DKPP Harus Independen

DKPP Harus Independen

Dewan Kehormatan Penyelenggara Pemilu (DKPP) memiliki kewenangan yang sangat besar. Keputusannya bersifat final dan mengikat. Lembaga ini diminta independen dan memiliki pertimbangan yang luas dalam menegakkan Pilkada Serentak 2020. Terutama di tengah pandemi COVID-19.

"Pertimbangan dalam menegakkan pilkada kali ini hendaknya tidak hanya melihat sisi aspek hukum semata. Tanpa bermaksud menafikan independensi dan kemandirian rekan-rekan DKPP dan juga tanpa bermaksud mengintervensi dan mereduksi kualitas demokrasi Pilkada 2020. Saya hanya ingin berpesan mari kawal pilkada dengan baik. Namun mohon kiranya dapat mempertimbangkan berbagai aspek lainnya," ujar Menteri Dalam Negeri (Mendagri) Tito Karnavian di Jakarta, Jumat (12/6).

aspek tersebut, lanjutnya, memang bukan menjadi pertimbangan yang utama kalau dalam situasi normal. Namun dalam situasi pandemi seperti saat ini, hal itu dianggap perlu.

"Aspek yuridis formal tetap menjadi pegangan utama. Faktor hukum. Tetapi juga kita lihat juga aspek sosio-psikologi masyarakat, aspek sosio-kurtural masyarakat. Bahkan aspek sosio-politis masyarakat," imbuh mantan Kapolri ini.

Bahkan, aspek keamanan dan kesehatan publik juga harus menjadi pertimbangan ketika menegakkan Pilkada Serentak 2020. Tito mengatakan semua memahami DKPP memiliki kekuatan yang sangat besar. Bahkan, keputusannya adalah final dan mengikat. Karena itu keputusan tersebut harus didasari independensi serta pertimbangan-pertimbangan penting.

"Sekali lagi Kemendagri tidak ingin melakukan intervensi. Keputusan dengan power besar yang dihasilkan ini dapat benar-benar dijaga. Selain membangun kepercayaan publik, juga dapat membangun Pilkada 2020 tanpa meninggalkan kualitas demokrasi," ucapnya.

Sementara itu, Ketua DKPP Muhammad menyatakan lembaganya selama ini berjalan mandiri dan independen tanpa intervensi dari pihak lain. Menurutnya, yang dilakukan DKPP berdasarkan fakta dan peristiwa yang terjadi. "Kami bekerja mandiri dan independen dalam menjalankan tugas. Begitu juga dalam Pilkada 2020 nanti," ujar Muhammad.

Terpisah, Komisioner KPU RI Viryan Azis menegaskan pihaknya mengoptimalkan sosialisasi pemilu pada masa normal baru. Yakni memfokuskan kreasi melalui konten digital untuk mencegah kerumunan dan penularan COVID0-19 selama masa pilkada.
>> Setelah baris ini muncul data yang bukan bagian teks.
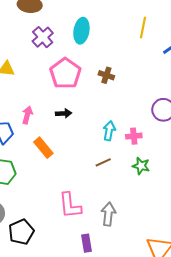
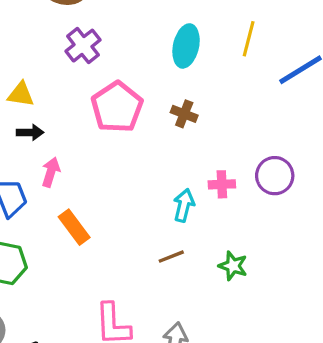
cyan ellipse: (81, 31) -> (186, 46), moved
black arrow: (64, 113) -> (30, 132), moved
pink cross: (134, 136) -> (222, 184), moved

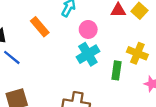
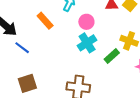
green rectangle: (117, 70) -> (112, 56), turned 42

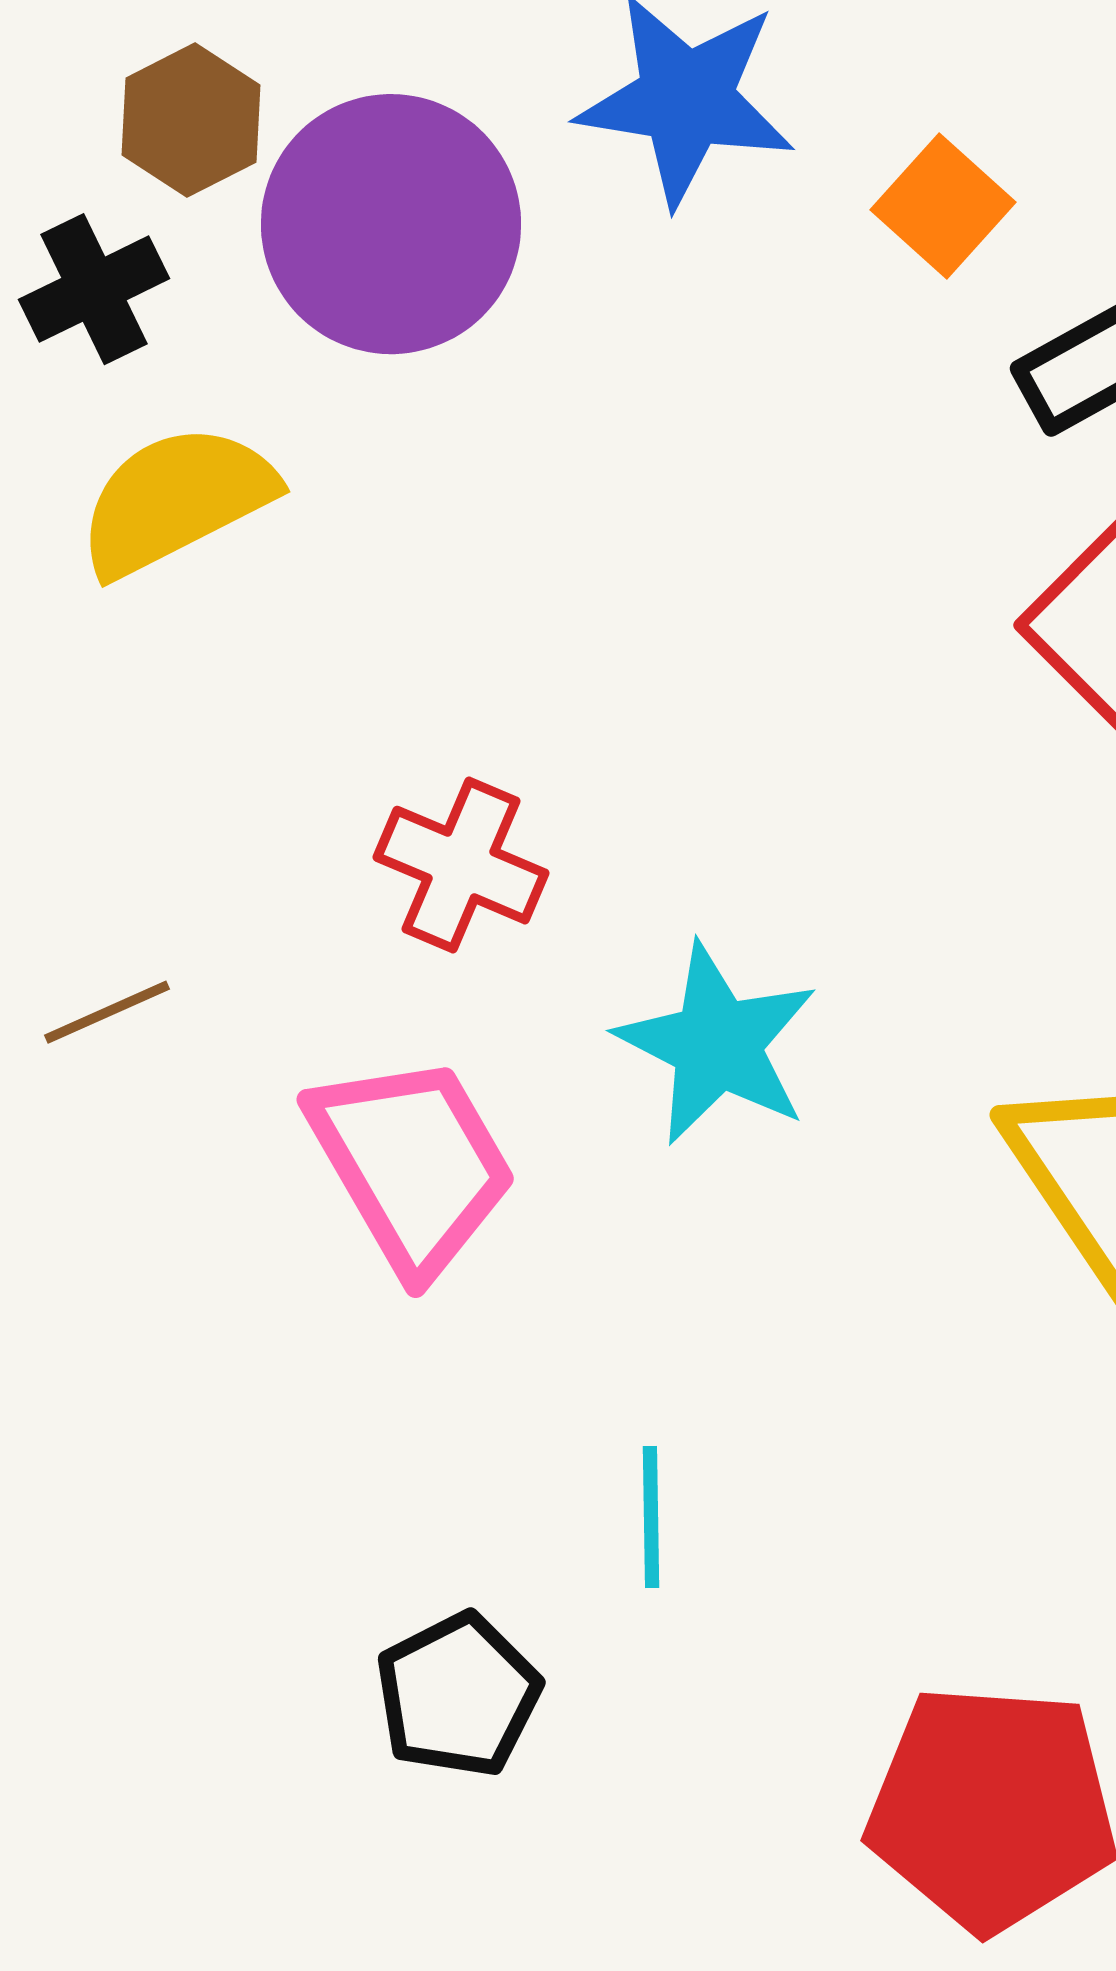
Dia menjelaskan, jika pelaksanaan Pilkada serentak dilaksanakan, maka kegiatan sosialisasi bisa dilakukan dengan berbagai macam kegiatan. Namun, di saat normal baru peserta dibatasi dan difokuskan pada kreasi di konten digital.

"Begitulah proses Pilkada yang akan dilaksanakan pada masa normal baru mendatang. Harus ada penyesuaian. Yang paling penting adalah menerapkan protokol kesehatan demi keselamatan bersama," tuturnya.

Viryan mengatakan KPU juga akan membatasi aktivitas petugas di lapangan untuk melakukan pertemuan tatap muka langsung dengan masyarakat.

Kalau pun ada kegiatan sosialisasi ke lapangan, petugas hanya akan mendatangi warga dengan tetap menjaga jarak dan menggunakan protokol kesehatan. Petugas dilarang bersalaman dan berlama-lama melakukan sosialisasi.

"Yang paling berat adalah menambah anggaran untuk penyesuaian TPS pada kegiatan pemilihan suara. Karena ada pengurangan jumlah pemilih pada satu TPS. Dari maksimal 800 hanya maksimal 500. Otomatis akan menyebabkan adanya penambahan TPS dan berimbas pada penambahan anggaran," paparnya.

Selain itu, KPU juga sudah memikirkan penggunaan alat coblos di masa kenormalan baru. Apakah tetap menggunakan paku sebagai alat coblos, atau menggunakan alat lain yang sekali pakai. Atau alternatif lain tetap menggunakan paku, namun pemilih diberikan sarung tangan dan paku dibersihkan secara berkala.